Елена Ванеян читала стихи на первый взгляд наивные, но глубокие. Фото Николая Милешкина |
Два часа стихов с небольшими перебивками удивительных историй и ответов на вопросы, закольцованных Львом Рубинштейном, Лена начала с фрагмента его «Лестницы существ» и вернулась к нему в финале, поделившись сюжетом «дружбы в одно касание», когда в буквально минутном общении с классиком концептуализма произошло чудо узнавания.
И весь этот вечер был чудом узнавания – Елена была так открыта, ранима, стеснительна и смела, так умна, талантлива, так бесконечно прекрасна, что все ее сразу вспомнили, несмотря на то что давно ее знали и любили.
Героиня вечера читала стихи из подборок, опубликованных в разных журналах и книгах, и для всех, причастных к публикациям, находила добрые слова. И для всех сидящих в зале – тоже. Среди прочих в зале находились Татьяна Нешумова (портрет Елены ее руки есть в книге «Разношерст»), Иван Ахметьев, Евгения Ульянкина, Слави Авик Арутюнян, Елена Дорогавцева, Елена Генерозова, Анна Виноградова, Владимир Николаев и семья Ванеян: супруг Елены Степан и трое их детей. А еще в зале сидела в инвалидной коляске 11-летняя Сашенька Самойлик и невероятно вовлеченно слушала – смеялась, когда было смешно, подпевала, когда Елена пела некоторые свои стихи, и кивала, потому что была согласна. Да и с чем тут поспоришь? «Тихое августа, в шишечках тонкий хмель. / Сюда, сюда – на преподобный свет, / Девятидневный клен, детеныш-ель, / Сиротки мира, блуждающие в золе».

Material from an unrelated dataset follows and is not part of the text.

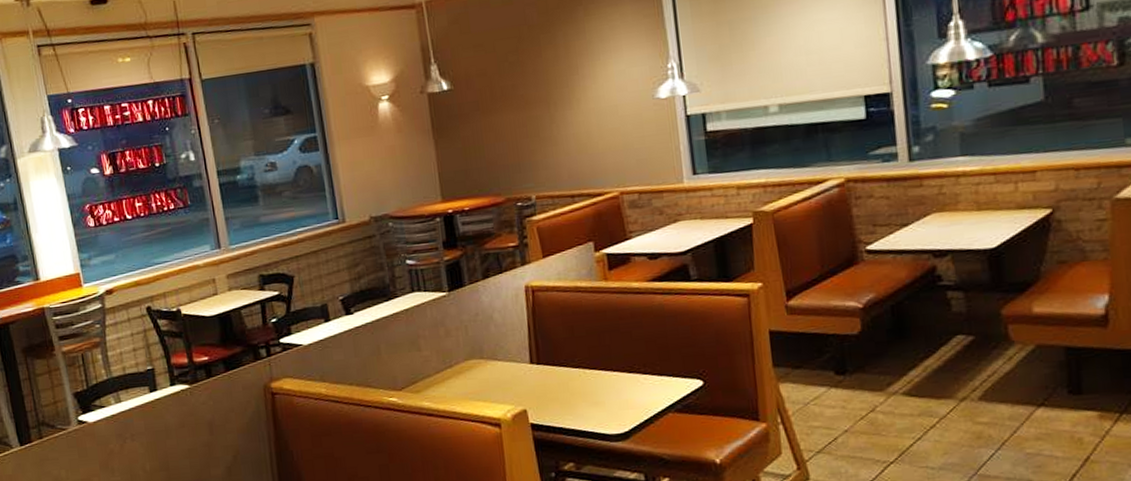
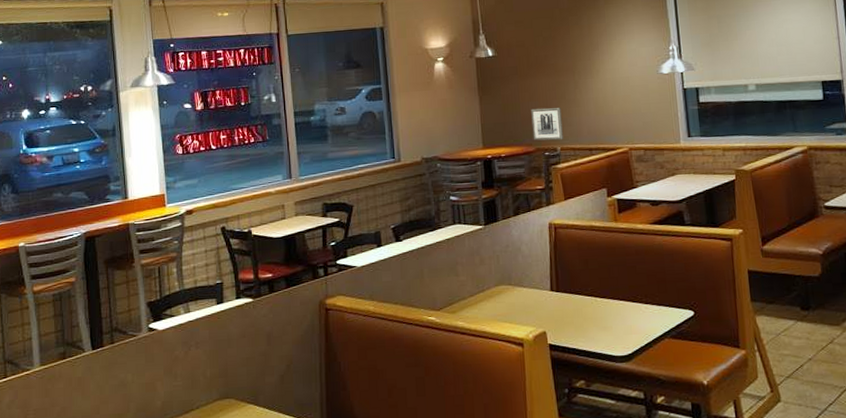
wall art: none [498,148,539,190] -> present [531,107,563,141]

Вообще в стихах Ванеян на первый взгляд много детского: «остранение», присущее восприятию ребенка, мифологическое мышление, оживляющее и наделяющее сознанием все вокруг, огромное количество уменьшительно-ласкательных форм (например: «Небца серенькую тряпоньку/ В мягкой сумочке носить»). А на второй взгляд все это оказывается пропуском в божественное, где уже нет ни возраста, ни пола, ни национальности – ни эллина, ни иудея. А есть только воздух и свет, сквозь которые (или из которых) проступают сияющие Финик Харитон, косиножки, теплые мамонты, желуди и слоники, престарелые улитки, все святые и Гриша Дашевский. И Муся. И Лев Рубинштейн. Все, кто умер, но остался жив. Наверное, в этом и состоит истинное назначение поэзии: явить – нет, даже не доказательства вечности и бессмертия – их самих, дать возможность прямо здесь и сейчас соприкоснуться с ними, ощутить их на опыте.